→ TEXT
━━━

- OLPS High School, St Anthony's Rd, Chembur Mumbai, Maharashtra 400071 India

Information
- Other name: OLPS
- Type: Public
- Motto: Let Your Light Shine
- Religious affiliation: Christianity
- Patron saint: Our Lady of Perpetual Help
- Established: 1954
- Sister school: St. Anthony's Girls High School
- School board: SSC
- Chairman: Fr. Louis Menezes CSsR
- Chairperson: Mrs. Nirmala Thakur
- Administrator: Fr. Juvance Serrao
- Principal: Sr. Sheeja Kunjumon
- Headmistress: Sr. Shanti Crasta
- Headmaster: Santosh Souz
- Grades: 1st to the 10th standard
- Gender: Male
- Enrollment: 2640
- Classrooms: 24
- Houses: Yellow, Blue, Green, Red
- Song: "O Let's Lift Up Our Voices"
- Sports: Yes
- Website: www.olpshighschool.org

= Our Lady of Perpetual Succour High School =

Our Lady of Perpetual Succour High School, also known as OLPS High School, is a school for boys in Chembur, Mumbai, India. The school celebrates its annual feast on 27 June as the feast of Our Lady of Perpetual Help.

It has alumni across industries including the Bollywood film industry, cricket, television, music and authors.

== History ==

Our Lady of Perpetual Succour High School was established in 1954 by the Redemptorists. The first principal of the school was Fr. Brian McGrath (1930–2019). Dr. Sarto Esteves was the one instrumental in helping the first principal of OLPS High School, Fr. Brian McGrath, an Irish Redemptorist, to raise funds for the school building and this was the beginning of a long association. Our Lady of Perpetual Help is the patron of the school.

━━━

→ RECORDED DATA
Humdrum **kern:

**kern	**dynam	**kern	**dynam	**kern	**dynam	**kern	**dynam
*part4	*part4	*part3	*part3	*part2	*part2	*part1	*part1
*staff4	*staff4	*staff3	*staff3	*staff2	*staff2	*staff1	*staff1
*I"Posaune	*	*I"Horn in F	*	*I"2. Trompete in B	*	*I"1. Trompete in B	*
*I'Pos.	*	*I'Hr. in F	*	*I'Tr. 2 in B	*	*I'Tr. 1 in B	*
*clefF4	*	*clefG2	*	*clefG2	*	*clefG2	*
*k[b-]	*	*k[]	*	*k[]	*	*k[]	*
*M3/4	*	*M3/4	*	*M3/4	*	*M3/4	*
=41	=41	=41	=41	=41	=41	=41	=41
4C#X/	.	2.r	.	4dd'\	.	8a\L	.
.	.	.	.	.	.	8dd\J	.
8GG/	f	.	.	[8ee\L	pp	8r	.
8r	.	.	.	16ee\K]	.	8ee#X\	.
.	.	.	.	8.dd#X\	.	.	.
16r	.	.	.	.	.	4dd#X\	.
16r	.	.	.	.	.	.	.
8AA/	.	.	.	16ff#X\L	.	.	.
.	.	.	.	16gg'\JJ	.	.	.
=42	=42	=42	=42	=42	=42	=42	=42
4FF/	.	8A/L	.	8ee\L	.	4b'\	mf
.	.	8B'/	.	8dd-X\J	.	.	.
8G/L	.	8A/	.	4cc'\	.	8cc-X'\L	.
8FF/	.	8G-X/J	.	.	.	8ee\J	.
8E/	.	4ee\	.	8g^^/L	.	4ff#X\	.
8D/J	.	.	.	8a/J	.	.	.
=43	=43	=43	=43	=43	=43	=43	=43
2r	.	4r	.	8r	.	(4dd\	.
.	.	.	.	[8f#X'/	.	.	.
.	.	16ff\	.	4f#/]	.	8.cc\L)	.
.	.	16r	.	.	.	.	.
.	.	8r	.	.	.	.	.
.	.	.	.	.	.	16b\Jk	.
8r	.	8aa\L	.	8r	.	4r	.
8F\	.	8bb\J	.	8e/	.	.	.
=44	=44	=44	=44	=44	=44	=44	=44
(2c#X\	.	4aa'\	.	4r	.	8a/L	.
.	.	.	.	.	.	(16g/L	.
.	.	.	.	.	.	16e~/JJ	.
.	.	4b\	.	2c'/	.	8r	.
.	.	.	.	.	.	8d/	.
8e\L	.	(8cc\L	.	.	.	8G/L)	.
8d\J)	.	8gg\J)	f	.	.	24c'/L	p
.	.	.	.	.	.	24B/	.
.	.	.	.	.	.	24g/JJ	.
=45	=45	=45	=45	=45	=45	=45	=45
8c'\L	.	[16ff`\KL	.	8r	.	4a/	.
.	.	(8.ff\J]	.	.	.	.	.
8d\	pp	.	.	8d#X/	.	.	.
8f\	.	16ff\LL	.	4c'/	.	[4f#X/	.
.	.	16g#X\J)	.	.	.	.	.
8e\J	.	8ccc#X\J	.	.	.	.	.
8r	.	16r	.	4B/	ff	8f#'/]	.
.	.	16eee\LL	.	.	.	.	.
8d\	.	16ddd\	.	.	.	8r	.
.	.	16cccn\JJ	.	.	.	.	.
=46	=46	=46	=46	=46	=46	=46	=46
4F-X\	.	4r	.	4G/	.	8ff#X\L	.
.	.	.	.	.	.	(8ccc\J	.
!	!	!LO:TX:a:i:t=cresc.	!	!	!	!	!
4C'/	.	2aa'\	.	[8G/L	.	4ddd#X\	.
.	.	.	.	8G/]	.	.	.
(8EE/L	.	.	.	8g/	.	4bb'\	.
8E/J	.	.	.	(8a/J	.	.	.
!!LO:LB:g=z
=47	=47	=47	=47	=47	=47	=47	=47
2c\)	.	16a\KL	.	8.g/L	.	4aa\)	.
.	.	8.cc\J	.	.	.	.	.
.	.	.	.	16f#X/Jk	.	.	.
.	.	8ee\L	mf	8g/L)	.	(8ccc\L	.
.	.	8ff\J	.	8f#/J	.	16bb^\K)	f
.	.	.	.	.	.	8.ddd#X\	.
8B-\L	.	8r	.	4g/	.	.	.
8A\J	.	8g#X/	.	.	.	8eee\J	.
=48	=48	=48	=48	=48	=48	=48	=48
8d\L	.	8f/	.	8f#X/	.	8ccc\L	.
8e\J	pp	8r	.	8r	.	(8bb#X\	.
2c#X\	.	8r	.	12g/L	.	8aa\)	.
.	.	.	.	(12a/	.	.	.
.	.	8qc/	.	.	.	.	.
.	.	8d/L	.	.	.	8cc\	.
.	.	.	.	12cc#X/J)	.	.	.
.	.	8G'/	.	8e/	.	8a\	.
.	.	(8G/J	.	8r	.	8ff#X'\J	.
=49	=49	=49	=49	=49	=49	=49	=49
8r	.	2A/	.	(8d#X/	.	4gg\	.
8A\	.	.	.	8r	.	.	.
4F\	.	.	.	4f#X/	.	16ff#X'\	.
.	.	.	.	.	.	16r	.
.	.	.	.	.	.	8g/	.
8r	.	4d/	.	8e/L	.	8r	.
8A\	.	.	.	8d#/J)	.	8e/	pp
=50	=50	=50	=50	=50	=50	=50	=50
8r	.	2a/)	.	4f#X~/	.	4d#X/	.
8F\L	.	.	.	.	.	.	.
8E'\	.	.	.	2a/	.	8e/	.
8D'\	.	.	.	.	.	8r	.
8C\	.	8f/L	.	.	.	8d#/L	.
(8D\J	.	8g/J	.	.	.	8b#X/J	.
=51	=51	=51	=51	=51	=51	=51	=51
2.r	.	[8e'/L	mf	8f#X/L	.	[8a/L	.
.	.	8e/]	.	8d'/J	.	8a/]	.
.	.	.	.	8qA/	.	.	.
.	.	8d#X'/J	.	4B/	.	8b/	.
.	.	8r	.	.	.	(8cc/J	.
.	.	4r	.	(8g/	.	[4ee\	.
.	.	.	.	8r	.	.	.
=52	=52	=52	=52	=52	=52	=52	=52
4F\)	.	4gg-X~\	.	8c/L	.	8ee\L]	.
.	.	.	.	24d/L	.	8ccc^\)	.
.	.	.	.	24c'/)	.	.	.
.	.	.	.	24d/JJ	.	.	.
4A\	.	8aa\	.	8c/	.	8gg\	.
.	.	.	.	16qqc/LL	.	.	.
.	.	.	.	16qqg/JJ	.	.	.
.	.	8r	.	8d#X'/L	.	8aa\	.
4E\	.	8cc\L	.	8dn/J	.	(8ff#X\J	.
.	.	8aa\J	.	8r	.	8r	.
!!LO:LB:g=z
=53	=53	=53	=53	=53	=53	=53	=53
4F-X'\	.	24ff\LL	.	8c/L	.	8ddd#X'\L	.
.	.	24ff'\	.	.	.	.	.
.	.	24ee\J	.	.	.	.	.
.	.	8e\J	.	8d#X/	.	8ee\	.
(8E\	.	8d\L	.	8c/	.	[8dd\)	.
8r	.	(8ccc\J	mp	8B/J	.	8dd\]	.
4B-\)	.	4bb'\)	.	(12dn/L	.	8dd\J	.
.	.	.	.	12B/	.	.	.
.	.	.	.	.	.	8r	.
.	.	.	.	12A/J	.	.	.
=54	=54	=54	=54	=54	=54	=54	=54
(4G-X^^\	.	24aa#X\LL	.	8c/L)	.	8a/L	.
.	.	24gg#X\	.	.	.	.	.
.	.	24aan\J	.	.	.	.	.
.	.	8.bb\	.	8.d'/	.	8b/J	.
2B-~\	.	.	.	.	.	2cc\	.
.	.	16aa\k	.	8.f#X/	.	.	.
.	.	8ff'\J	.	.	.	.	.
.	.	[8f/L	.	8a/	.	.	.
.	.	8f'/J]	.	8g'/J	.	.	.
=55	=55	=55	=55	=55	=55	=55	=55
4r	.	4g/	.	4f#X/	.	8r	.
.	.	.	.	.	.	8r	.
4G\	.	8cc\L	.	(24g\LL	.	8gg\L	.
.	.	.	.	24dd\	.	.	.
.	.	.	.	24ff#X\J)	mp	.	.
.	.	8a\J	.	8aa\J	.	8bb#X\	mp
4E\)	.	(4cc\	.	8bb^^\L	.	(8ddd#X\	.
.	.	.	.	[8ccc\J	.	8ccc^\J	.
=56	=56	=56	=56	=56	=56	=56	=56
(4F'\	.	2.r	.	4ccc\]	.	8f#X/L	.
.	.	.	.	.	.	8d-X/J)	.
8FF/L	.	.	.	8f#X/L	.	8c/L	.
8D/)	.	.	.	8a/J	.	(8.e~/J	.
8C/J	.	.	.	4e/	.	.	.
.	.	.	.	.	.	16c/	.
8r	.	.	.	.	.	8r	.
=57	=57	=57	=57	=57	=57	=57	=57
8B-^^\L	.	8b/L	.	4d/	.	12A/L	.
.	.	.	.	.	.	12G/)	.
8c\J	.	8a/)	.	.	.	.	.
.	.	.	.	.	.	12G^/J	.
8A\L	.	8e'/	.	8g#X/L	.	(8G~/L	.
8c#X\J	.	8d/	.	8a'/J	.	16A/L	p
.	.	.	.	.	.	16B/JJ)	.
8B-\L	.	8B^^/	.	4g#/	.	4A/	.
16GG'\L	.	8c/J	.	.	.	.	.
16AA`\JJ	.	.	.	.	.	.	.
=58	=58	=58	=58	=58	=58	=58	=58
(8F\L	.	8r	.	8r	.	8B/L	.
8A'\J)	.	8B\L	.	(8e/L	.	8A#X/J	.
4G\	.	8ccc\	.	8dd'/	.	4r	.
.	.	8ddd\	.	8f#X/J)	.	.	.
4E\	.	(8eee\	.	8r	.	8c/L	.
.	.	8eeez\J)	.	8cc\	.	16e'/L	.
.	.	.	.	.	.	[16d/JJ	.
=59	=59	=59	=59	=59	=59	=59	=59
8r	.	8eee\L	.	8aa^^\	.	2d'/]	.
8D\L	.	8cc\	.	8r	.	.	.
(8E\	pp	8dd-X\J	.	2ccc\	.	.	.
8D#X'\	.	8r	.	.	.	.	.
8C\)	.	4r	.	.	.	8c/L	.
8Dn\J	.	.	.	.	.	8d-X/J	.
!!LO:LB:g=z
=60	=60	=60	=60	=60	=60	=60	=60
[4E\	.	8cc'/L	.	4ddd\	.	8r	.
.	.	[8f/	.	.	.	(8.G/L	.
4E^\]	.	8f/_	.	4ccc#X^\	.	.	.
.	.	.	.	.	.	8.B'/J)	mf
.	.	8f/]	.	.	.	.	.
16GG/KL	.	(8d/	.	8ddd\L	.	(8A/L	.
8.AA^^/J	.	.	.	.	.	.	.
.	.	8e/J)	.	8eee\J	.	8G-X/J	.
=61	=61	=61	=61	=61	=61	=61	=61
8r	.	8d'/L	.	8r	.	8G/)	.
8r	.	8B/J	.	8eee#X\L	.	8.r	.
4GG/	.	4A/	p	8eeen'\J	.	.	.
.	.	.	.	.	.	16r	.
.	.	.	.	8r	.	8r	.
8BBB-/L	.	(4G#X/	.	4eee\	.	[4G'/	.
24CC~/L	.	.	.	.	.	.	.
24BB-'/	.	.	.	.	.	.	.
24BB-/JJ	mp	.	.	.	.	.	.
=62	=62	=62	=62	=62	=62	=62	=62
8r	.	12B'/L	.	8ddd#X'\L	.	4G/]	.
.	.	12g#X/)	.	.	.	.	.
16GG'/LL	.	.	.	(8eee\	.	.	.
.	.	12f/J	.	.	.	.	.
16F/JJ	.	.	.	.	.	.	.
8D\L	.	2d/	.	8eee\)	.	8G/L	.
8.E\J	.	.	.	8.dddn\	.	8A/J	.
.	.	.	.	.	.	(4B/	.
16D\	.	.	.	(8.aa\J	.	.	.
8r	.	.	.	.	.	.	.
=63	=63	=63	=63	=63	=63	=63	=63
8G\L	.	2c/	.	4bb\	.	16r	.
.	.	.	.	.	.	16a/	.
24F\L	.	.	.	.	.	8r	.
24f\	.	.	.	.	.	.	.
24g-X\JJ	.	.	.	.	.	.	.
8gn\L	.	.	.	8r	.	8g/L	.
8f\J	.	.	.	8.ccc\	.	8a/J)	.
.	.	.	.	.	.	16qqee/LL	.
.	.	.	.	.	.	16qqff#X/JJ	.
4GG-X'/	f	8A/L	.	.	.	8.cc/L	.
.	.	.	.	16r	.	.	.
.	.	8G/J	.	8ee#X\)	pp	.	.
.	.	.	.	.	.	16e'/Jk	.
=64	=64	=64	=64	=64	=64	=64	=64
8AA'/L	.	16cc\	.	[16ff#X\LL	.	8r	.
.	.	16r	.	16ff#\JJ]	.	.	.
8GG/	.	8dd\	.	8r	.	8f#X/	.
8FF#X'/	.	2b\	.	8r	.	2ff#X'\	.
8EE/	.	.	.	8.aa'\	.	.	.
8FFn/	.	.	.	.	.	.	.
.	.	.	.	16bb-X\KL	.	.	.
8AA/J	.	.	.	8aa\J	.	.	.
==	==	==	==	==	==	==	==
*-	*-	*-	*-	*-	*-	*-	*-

━━━

→ REQUIREMENT
Continue the text on Our Lady of Perpetual Succour High School from where it stops.

→ OUTPUT FOR THIS TASK
== Curriculum and activities ==

The school is affiliated to the Maharashtra State Board of Secondary and Higher Secondary Education for Class One to Tenth Class. It also has kindergarten and nursery for boys. The medium of instruction is English.

The students are grouped into four houses: St. Gerard (Blue); St. Alphonsus (Yellow); St. Clement (Green); and St. Anthony (Red).

Sports activities include cricket, football, basketball, kabaddi and volleyball. OLPS students have consistently excelled in sporting events.

The school band has won many competitions across Mumbai.

== Program for Learning Disability ==
In 2016, the batch of 1988 funded a program called "Mentoring Champs Learning Center" which caters to children who have various learning disabilities, from nursery up to 7th standard (10 classes). Between 2016 and 2022 the program supported 195 students.

== Staff ==
The school is administered by the administaror, Fr. Juvance Serrao CssR and the manager Fr. Louis Menezes CSsR.

===Secondary section===
- Head Mistress – Sr. Sheeja Kunjumon SCB (2022-)

===Primary section===
- Head Mistress – Sr. Shanthi Crasta

== Notable alumni ==

- Anil Kapoor, actor.
- Sanjay Kapoor, actor.
- Shankar Mahadevan, music composer and singer
- Devdutt Pattanaik, author, mythologist, and leadership consultant
- Eijaz Khan, television and film actor
- Armaan Kohli, actor
- Ram Sampath, music composer
- Aditya Tare, Indian cricketer
- Ajay Jayaram, badminton player
- Kendall Pinto, singer-songwriter
- Abey Kuruvilla, cricketer.

== See also ==
- List of schools in Mumbai
- Congregation of the Most Holy Redeemer (The Redemptorists, founders of the school)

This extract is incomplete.